Dans un PPP, le gouvernement conserve la responsabilité envers les citoyens pour la prestation d’un service spécifique. Contrairement à la privatisation (lorsque le secteur public vend ses actifs au secteur privé en échange d’une compensation financière), où la responsabilité de la fourniture des services incombe aux privés, dans un PPP, le secteur public reste impliqué dans la supervision et la régulation du service en question, tandis que le secteur privé est généralement chargé de sa mise en œuvre et de son exploitation.

Par ailleurs, dans un PPP, le secteur privé vise principalement à réaliser un retour sur investissement satisfaisant. Pour atteindre cet objectif, la fiabilité du projet et le respect des délais sont des préoccupations majeures. Le promoteur s’efforce donc de garantir que le projet soit géré efficacement, que les risques soient maîtrisés et que les bénéfices attendus soient réalisés selon le calendrier prévu. Cela peut impliquer une gestion rigoureuse des coûts, des ressources et des délais pour maximiser les rendements et minimiser les risques.

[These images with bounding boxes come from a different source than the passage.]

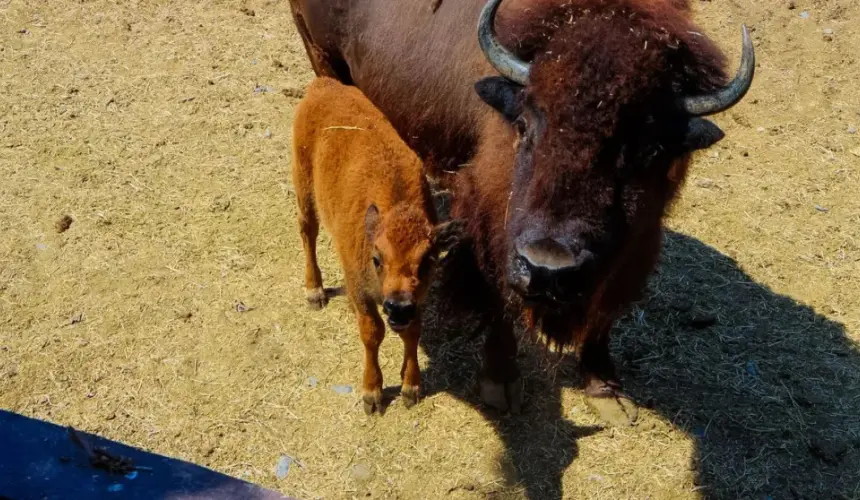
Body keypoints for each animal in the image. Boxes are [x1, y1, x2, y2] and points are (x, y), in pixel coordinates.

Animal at [292, 78, 460, 414]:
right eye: (377, 259)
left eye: (428, 260)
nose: (397, 305)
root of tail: (323, 85)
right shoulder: (362, 290)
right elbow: (372, 333)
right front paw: (372, 393)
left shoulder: (417, 299)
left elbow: (412, 331)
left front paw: (410, 388)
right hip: (303, 186)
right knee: (308, 232)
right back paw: (314, 291)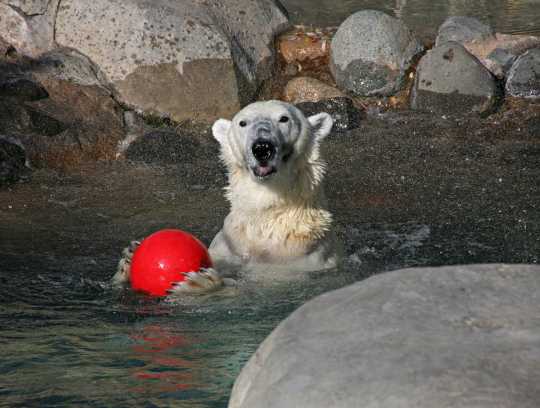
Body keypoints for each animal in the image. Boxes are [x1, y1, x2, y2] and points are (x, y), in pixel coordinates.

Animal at [115, 100, 338, 294]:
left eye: (284, 118)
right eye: (243, 122)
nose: (262, 147)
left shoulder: (296, 257)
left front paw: (202, 282)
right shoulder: (231, 244)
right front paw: (130, 256)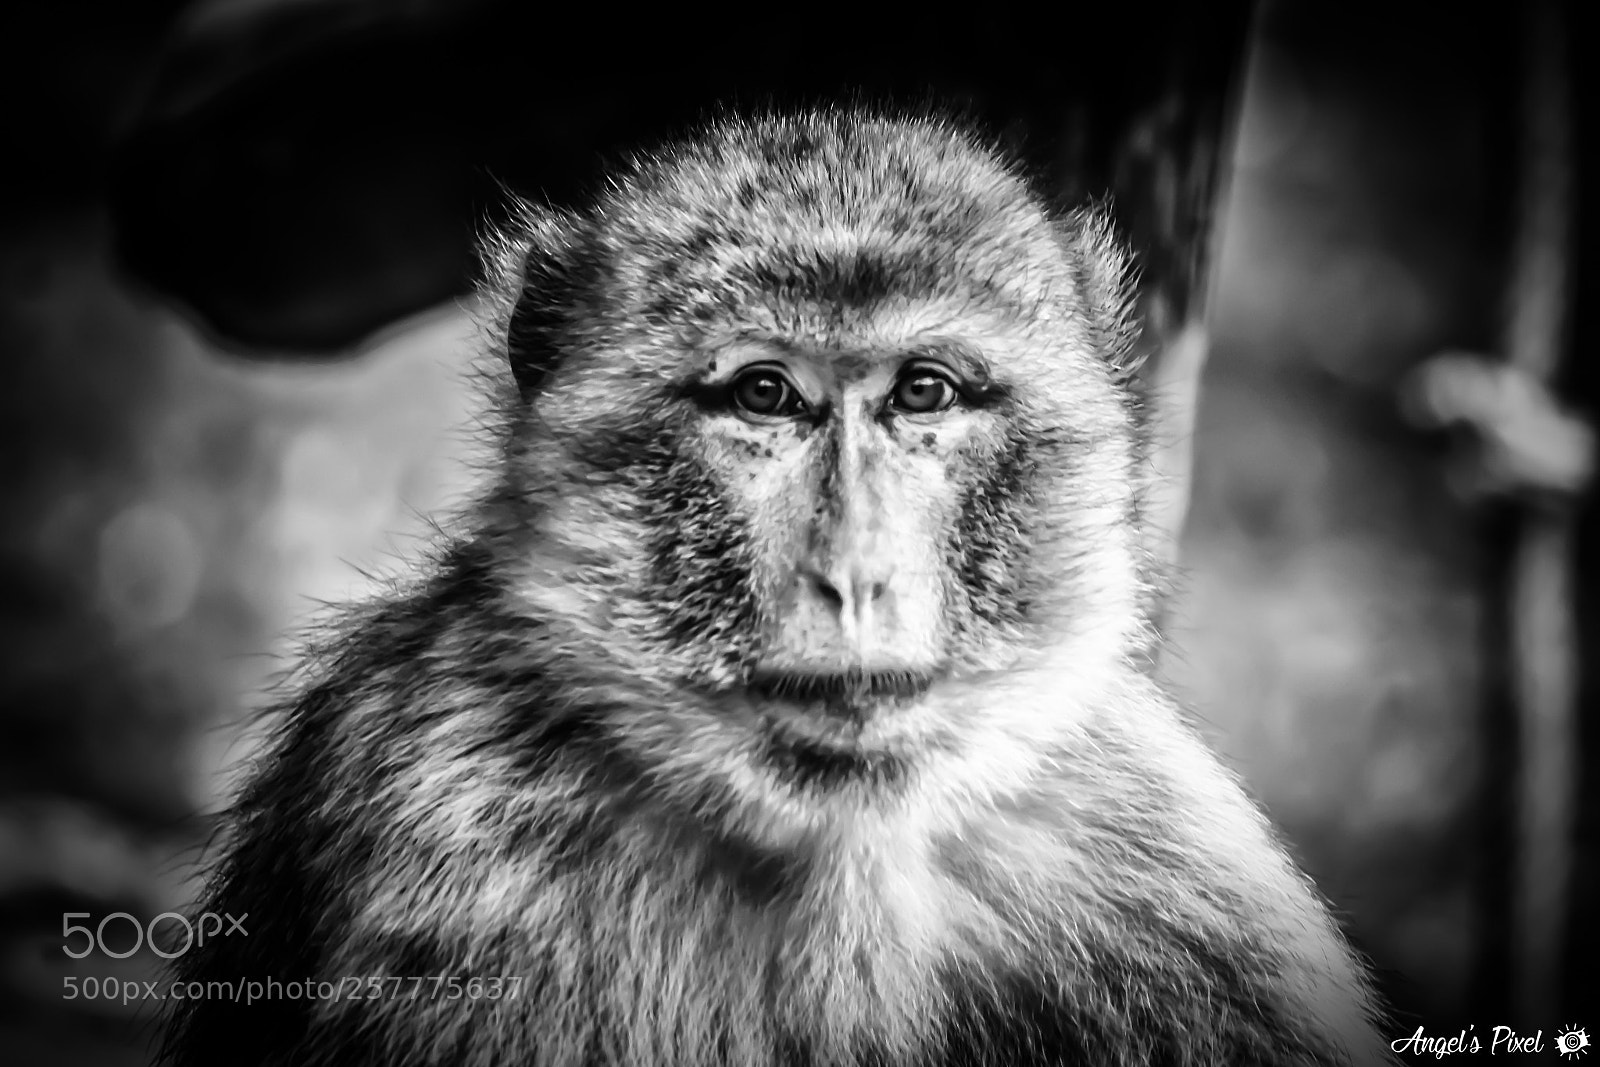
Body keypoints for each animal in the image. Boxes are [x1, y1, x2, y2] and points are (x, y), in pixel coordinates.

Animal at [160, 108, 1391, 1067]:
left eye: (923, 392)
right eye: (765, 395)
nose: (855, 575)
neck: (834, 857)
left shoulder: (1165, 865)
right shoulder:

D’autre part, les autorités publiques s’engagent dans des PPP dans le but de réduire leurs charges financières tout en assurant la fourniture de services publics et des infrastructures essentiels. Elles cherchent à garantir l’efficacité et à bénéficier d’une mise en œuvre rapide de ces services ou de ces infrastructures.

Les PPP offrent aux pouvoirs publics la possibilité de mobiliser des capitaux privés et des expertises spécialisées pour réaliser des projets d’infrastructures tout en limitant les contraintes budgétaires et en répondant aux besoins croissants de la population en matière de services publics.

Pour éviter l’échec du projet

La question cruciale aujourd’hui est de savoir si la région de Raqada possède les caractéristiques nécessaires pour garantir le succès du projet de la cité médicale que l’on compte y implanter. À l’état actuel de cette région, ce projet reste peu attractif et nous craignons qu’à l’instar de ce qui s’est passé pour l’aéroport d’Enfidha-Hammamet, les investisseurs – si investisseurs il y aura – chercheront à compenser un éventuel échec par l’acquisition de parts dans d’autres projets porteurs pour l’économie tunisienne.

Pour éviter l’échec du projet, il est impératif de réaliser un important travail sur l’infrastructure de base, à Kairouan et dans les régions proches. Aussi est-il nécessaire de revoir en profondeur le réseau de transport, que ce soit ferroviaire ou autoroutier. Et d’améliorer le niveau des équipements socio-économiques et culturels. Il est crucial de prendre conscience que chaque projet d’une superficie globale de 300 hectares déploie autour de lui des centaines d’hectares d’habitat spontané. Si l’on ne prend pas en compte ces zones périphériques, en anticipant leurs besoins, elles pourraient compromettre l’attractivité souhaitée du projet dans lequel l’État se serait fortement engagé.

* Architecte, président de l’association Architectes Citoyens.